Segundo Patrícia, o volume de trabalho aumentou pela falta de concurso nos últimos anos e, consequentemente, há um o excesso de prazos. “Temos colegas que atuam em dois mil processos por mês. A forma de trabalhar na advocacia pública acaba sendo massificada”, afirma.
Nesse contexto, o programa “AGU Mais Vida” realiza palestras, capacitação de servidores do serviço médico e da diretoria de gestão de pessoas. Também desenvolveu uma cartilha de atenção à saúde mental.
A realização de seminários sobre o assunto também é o caminho que vem sendo adotado pelo Conselho Nacional de Justiça (CNJ). O órgão criou em novembro de 2018 o Comitê Gestor Nacional de Atenção Integral à Saúde. Também são realizados cursos on-line sobre saúde mental, fatores que contribuem para o adoecimento e as ações para a promoção do autocuidado.
“A palestra é um instrumento inicial, informativo, mas não vai fazer necessariamente uma pessoa que pratica assédio mudar sua postura”, afirma Vitor Barros Rego, psicólogo da empresa Trabalho no Divã e professor universitário. De acordo com o psicólogo, é mais efetivo atuar sobre os gestores que levam subordinados ao adoecimento.
“Algumas empresas observam as denúncias no canal de ética e colocam os gestores para fazer treinamentos”, exemplifica Barros Rego. É uma forma que as empresas têm de contornar a situação sem perder talentos.
Em tribunais e escritórios, o psicólogo tem observado gestores despreparados para lidar com questões humanas. Entre os fatores que levam ao adoecimento no meio jurídico, Barros Rego cita ambientes de trabalho que prezam pela rigidez, criando uma relação de frieza entre os colegas, além da sobrecarga de trabalho.

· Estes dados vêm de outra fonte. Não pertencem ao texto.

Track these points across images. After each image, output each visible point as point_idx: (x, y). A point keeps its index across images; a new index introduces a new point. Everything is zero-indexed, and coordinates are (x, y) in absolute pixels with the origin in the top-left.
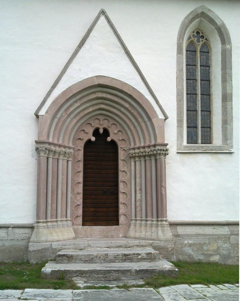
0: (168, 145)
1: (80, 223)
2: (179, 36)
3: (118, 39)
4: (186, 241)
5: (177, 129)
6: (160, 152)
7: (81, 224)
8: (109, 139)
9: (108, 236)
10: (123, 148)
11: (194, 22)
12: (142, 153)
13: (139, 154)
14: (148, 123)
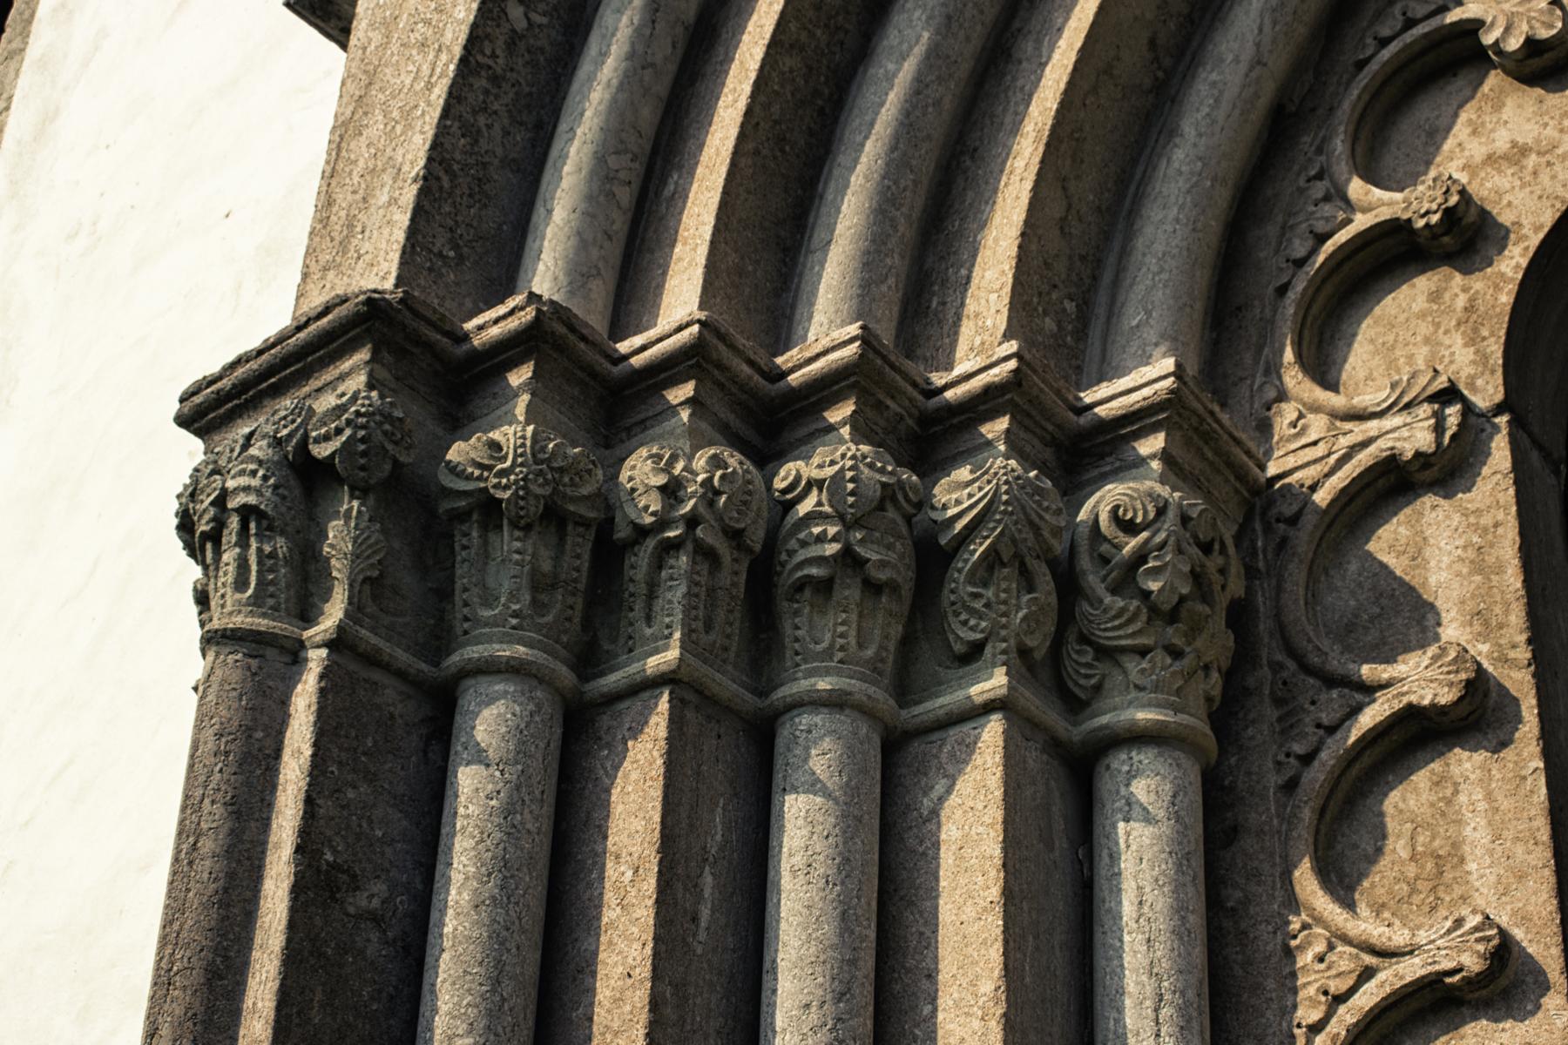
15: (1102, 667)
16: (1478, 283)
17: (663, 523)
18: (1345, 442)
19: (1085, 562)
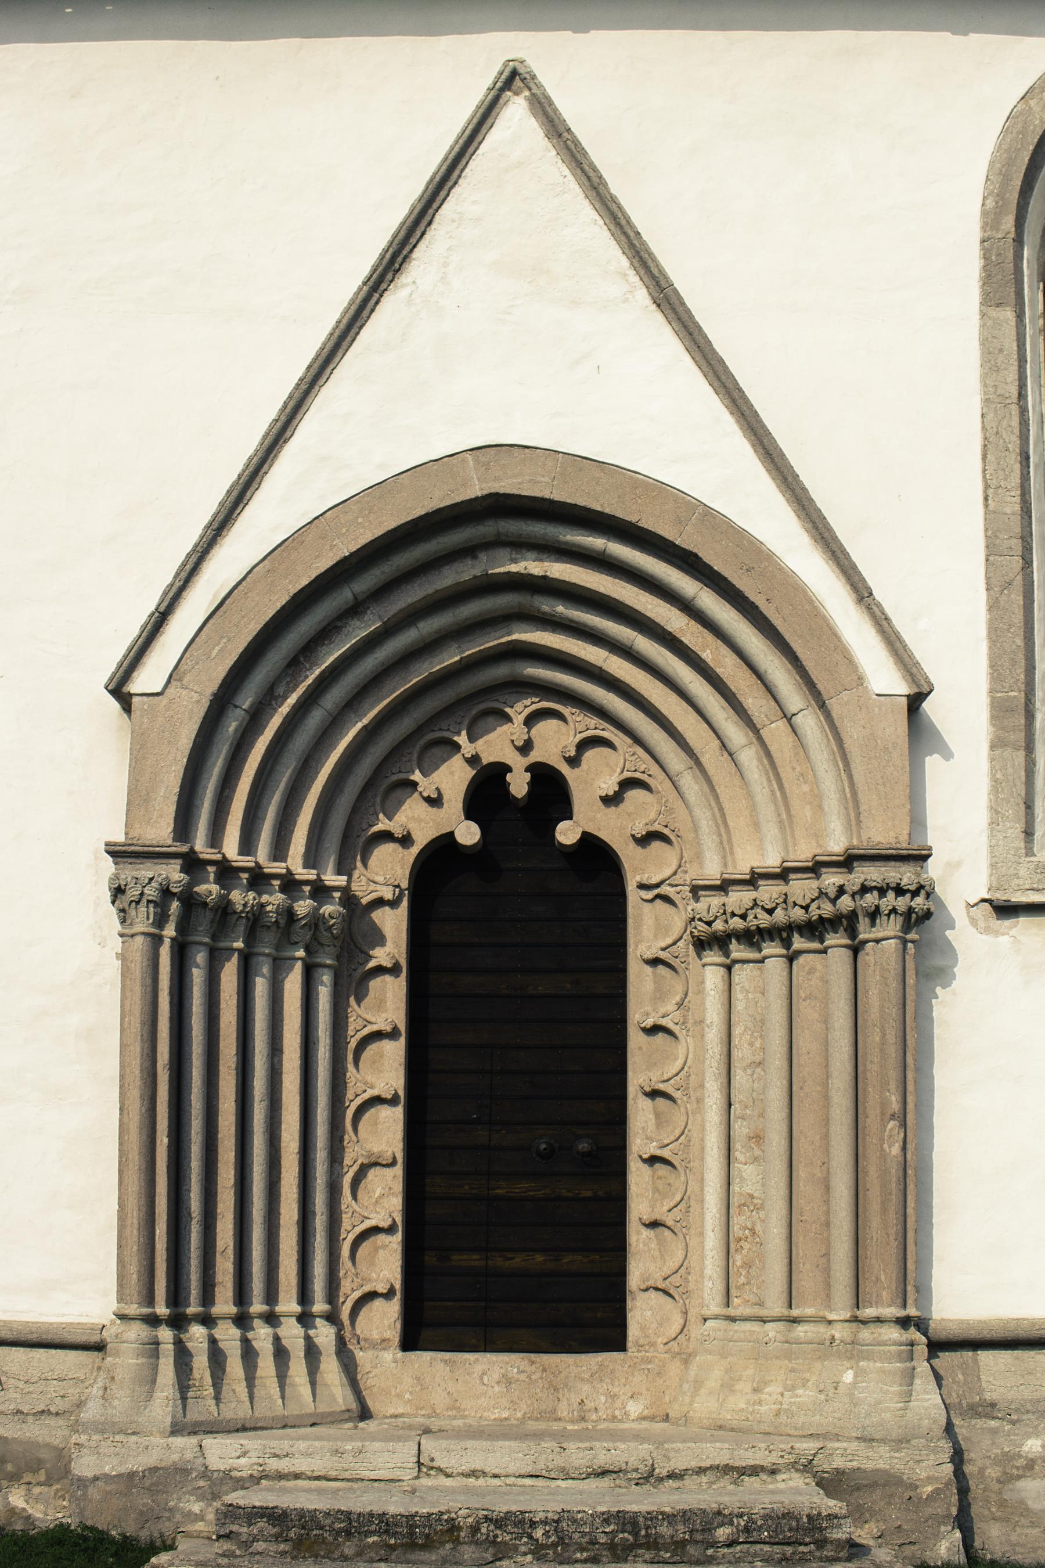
0: (929, 856)
1: (388, 1334)
2: (990, 203)
3: (612, 227)
4: (1030, 1442)
5: (992, 760)
6: (876, 902)
7: (397, 1341)
8: (567, 834)
9: (554, 1410)
10: (658, 885)
11: (1028, 366)
12: (770, 912)
13: (750, 917)
14: (809, 722)
15: (318, 947)
16: (406, 852)
17: (242, 912)
18: (371, 889)
19: (321, 923)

A comunicação entre os empregados e o ambiente de trabalho também podem ser mais leves, segundo o psicólogo. “Há ambientes em que o tempo que o funcionário demora no banheiro é fiscalizado”, diz.
Caso o órgão público ou o escritório não tenham programas de saúde mental, Barros Rego recomenda a procura por médicos, psicólogos. Além dos particulares, existe a rede de saúde mental do SUS e as clínicas-escolas nos cursos de psicologia, que atendem a comunidade.